A Graph-based Rank-reduced Interface Preconditioner for the Harmonic Linearized Navier-Stokes Equations

Many advanced prediction and analysis tools for hypersonic boundary layer transition---including resolvent and Input/Output (I/O) analysis---rely on solutions of the harmonic, linearized Navier-Stokes equations (H-LNSE), which produce ill-conditioned and highly non-normal discrete systems. To overcome these challenges, we present a graph-based, rank-reduced interface preconditioner (GRIP) for the iterative solution of the H-LNSE, combining ideas from domain decomposition and graph propagation into a single framework. GRIP demonstrates near-linear scaling with respect to both memory and CPU utilization; it is inherently parallel, memory-efficient, physics-informed, and scalable.

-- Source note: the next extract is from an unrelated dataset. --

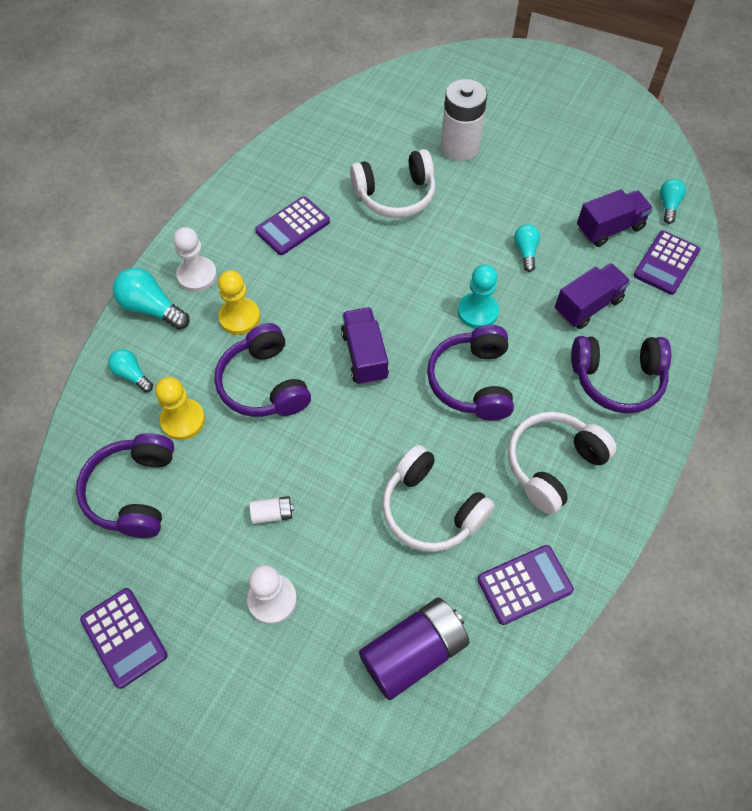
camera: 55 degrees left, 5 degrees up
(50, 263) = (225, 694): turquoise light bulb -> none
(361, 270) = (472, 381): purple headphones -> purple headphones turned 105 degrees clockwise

In testing, we expose a cause of F-GMRES breakdown for hypersonic linear systems and other non-normal operators. GRIP is applied to two- and three-dimensional Mach 6 boundary layer flows over a flat plate, shedding light on the importance of three-dimensional effects in canonical flows. Additionally, GRIP is applied to three-dimensional Mach 6 flow over a cone with a highly swept fin. Analysis of the response at 247 kHz shows amplification of vortical waves along the strong inboard vortex as well as milder amplification along the weaker, outboard vortex.